Does this not sound like an insane system for all but the
insurance companies and their investors? These companies are known to skim
at least 15 to 25 percent off the top of all premiums taken in. Taxpayers
are indirectly paying for insurance company profits and overhead. Doctors and
others, the people who actually provide medical care, have to compete for
what's left. Of course, doctors have their own high billing and collecting
expenses that further reduce the pool of funds for actual caring
services. Overhead business costs (e.g., executive salaries, marketing and
so on) represent 30 percent of the US medical bill. That's thirty percent of
about six trillion dollars! (Source: Marcia Angell, Health Reform: Throwing
Good Money After the Bad, Huffington Post, August 24, 2009.)
Ms. Angell estimated we would save $400 billion if our
overhead spending amounted to the same percentage of our medical system
spending as Canada's. (Warning: Be advised that mention of the word Canada in a
medical context will invite animated comparisons with Lenin, Trotsky, Stalin,
Pol Pot, Saddam Hussein and Ghenghis Klan from the likes of Palin, Limbaugh,
Hannity, Coulter, Bachman, Beck and company.) So it goes.
Medical care is also delivered, for the most part, in
investor-owned health facilities. The incentive here is to provide more services
than needed for the well-insured and less for those unable to pay top rates.
Other dysfunctional aspects of our current system that beg for top to bottom
reforms include the following factors:
* Most doctors are paid on a fee-for-service, piecework
basis. Again, bad incentives in that.
* Specialists draw the highest fees and the more
frequent and expensive the testing, (e.g., cardiac angiography, MRI's), the
more specialists make. Estimates are that unnecessary testing accounts for
hundreds of billions of wasted dollars annually.
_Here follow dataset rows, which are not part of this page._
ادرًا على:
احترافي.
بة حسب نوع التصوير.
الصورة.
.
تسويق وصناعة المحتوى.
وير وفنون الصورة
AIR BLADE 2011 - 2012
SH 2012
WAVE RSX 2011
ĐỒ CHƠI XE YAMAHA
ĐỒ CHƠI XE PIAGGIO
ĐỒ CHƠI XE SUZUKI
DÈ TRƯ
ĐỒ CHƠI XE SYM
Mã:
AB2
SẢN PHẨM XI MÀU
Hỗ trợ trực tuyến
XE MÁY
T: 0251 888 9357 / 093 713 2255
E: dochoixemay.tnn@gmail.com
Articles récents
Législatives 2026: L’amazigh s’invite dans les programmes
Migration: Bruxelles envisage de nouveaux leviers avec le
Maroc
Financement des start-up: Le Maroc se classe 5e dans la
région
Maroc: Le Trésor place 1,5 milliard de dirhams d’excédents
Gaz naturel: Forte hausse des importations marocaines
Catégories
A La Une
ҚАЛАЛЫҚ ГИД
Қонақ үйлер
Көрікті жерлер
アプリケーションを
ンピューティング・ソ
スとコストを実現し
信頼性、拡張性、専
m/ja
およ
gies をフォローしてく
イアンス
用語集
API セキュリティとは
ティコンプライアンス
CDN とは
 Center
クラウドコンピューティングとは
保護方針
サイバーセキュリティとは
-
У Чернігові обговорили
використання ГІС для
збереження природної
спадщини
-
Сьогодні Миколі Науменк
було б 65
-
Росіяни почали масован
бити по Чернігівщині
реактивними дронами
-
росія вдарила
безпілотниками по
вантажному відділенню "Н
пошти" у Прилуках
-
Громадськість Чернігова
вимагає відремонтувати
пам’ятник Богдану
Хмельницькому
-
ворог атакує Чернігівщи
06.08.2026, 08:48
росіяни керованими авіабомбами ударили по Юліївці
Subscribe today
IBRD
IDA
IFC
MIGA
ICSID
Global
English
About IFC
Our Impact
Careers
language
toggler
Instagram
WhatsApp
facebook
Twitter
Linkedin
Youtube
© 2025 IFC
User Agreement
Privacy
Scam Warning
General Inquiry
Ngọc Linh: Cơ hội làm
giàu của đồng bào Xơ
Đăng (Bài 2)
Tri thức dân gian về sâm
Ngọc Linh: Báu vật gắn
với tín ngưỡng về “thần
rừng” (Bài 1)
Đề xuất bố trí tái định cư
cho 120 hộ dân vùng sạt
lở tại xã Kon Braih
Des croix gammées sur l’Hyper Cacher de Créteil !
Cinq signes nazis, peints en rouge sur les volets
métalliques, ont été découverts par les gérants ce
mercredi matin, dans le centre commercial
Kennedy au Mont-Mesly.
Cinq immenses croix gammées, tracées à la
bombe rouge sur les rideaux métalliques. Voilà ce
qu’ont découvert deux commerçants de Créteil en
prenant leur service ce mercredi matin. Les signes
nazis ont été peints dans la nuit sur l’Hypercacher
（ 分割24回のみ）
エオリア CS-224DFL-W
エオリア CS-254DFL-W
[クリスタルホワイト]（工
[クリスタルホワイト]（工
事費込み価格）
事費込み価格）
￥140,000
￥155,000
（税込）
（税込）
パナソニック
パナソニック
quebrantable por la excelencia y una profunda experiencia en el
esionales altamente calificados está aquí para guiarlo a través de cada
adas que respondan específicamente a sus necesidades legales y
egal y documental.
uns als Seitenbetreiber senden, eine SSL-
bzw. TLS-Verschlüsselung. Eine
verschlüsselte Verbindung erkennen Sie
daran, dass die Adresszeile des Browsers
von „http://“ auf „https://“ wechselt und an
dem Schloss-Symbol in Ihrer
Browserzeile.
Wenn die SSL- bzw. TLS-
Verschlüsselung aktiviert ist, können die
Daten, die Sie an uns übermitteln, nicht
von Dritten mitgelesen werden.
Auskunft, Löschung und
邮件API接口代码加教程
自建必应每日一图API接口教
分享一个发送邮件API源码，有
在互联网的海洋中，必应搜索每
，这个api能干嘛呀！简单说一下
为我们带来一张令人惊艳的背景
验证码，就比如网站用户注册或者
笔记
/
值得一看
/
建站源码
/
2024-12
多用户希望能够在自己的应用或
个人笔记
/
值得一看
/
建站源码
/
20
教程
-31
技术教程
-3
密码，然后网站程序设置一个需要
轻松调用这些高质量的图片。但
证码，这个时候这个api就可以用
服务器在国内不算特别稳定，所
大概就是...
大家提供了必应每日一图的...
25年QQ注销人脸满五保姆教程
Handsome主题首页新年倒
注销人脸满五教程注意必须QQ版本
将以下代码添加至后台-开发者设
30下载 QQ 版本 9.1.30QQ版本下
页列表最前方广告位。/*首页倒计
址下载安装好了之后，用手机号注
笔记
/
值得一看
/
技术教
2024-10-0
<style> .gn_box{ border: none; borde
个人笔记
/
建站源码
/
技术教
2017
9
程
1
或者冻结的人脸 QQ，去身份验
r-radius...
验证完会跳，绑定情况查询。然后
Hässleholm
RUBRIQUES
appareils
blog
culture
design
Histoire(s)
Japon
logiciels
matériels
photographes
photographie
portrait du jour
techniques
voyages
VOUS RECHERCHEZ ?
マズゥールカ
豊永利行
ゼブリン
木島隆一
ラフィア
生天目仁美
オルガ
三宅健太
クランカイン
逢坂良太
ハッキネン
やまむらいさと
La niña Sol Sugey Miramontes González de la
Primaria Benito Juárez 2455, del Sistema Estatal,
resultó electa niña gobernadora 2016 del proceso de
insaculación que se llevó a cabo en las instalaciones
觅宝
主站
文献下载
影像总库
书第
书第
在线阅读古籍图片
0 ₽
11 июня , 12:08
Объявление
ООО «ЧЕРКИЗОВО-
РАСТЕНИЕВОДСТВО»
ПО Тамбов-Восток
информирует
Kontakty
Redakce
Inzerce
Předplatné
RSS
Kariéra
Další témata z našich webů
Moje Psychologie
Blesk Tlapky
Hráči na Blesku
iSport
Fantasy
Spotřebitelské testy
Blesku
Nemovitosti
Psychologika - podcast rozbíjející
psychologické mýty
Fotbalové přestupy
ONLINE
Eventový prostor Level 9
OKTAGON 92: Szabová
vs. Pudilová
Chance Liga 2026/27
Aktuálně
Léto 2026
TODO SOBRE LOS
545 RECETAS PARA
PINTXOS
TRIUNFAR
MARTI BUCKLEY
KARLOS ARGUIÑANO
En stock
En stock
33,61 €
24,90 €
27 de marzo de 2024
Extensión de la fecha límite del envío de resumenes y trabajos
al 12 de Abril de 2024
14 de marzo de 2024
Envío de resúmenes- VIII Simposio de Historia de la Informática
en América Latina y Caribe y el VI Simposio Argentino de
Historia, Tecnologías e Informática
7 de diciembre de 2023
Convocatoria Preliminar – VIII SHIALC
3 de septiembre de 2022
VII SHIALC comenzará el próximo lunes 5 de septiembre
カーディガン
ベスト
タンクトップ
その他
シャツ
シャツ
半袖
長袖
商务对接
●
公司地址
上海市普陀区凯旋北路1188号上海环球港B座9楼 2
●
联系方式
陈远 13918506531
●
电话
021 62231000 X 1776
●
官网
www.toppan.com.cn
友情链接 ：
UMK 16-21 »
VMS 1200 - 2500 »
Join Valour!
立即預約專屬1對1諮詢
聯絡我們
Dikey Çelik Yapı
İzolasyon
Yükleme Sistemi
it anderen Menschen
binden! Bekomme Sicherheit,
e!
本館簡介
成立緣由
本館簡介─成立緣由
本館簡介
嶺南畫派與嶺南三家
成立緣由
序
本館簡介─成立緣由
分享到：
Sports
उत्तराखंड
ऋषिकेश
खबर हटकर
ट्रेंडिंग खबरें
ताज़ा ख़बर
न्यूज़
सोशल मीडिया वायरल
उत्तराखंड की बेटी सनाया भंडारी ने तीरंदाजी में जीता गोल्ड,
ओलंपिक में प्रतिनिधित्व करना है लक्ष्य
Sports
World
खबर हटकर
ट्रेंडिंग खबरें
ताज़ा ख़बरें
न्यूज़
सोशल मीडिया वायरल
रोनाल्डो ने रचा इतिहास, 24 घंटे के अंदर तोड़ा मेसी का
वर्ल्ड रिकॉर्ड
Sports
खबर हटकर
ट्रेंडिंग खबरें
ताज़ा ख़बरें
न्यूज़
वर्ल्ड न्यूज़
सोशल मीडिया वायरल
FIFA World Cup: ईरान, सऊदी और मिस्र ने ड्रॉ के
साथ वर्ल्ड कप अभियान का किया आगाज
* There are fewer primary care doctors in our system
than in comparable societies.
The cost control targets advanced by the president and
Democratic reformers, while all desirable, will make only a modest difference
relative to the amount of waste in the private, for profit and non-profit
systems. This reality applies to electronic records, disease management,
preventive care and comparative effectiveness studies. All good ideas and
needed reforms, but relatively modest in relation to the basic unaddressed
dysfunctions with the system.
Basically, the most massive source of waste in our system is
the diversion of funds needed for medical care. Funds are diverted to two
basic functions:
1) Profits and overhead, and
2) Exorbitantly priced, medically unnecessary tests
and procedures.
The House bill leaves untouched the profit-driven, wasteful,
inflationary system. The distorted incentives are essentially
unchanged. All the House bill does is pour more money into a system that
is based on maximizing private profits, not increasing health while saving
unnecessary costs.
To borrow a phrase from the musical South Pacific, the bill
passed by the House seems to be but a divisionary tactic to take the public's mind
off REAL reform- which would be a single payer, not a half-baked public
option. Did I mention that health outcomes are far better in other
nations with single payer government systems? I should have, but that's a
topic for another day.
Be well. Hard as it is, try to look on the bright side,
despite what Soren Kierkegaard had to say about despair in hiding. When
the effects of this pitiful reform package are better recognized, despair will
have no place to hide, so perk up now before it's too late. 
Don Ardell is the Well Infidel. He favors evidence over faith, reason over revelation and
meaning and purpose over spirituality. His enthusiasm for reason, exuberance and liberty are reflected in his
books (14), newsletter (509 editions of a weekly report) and lectures across
North America and a dozen other countries.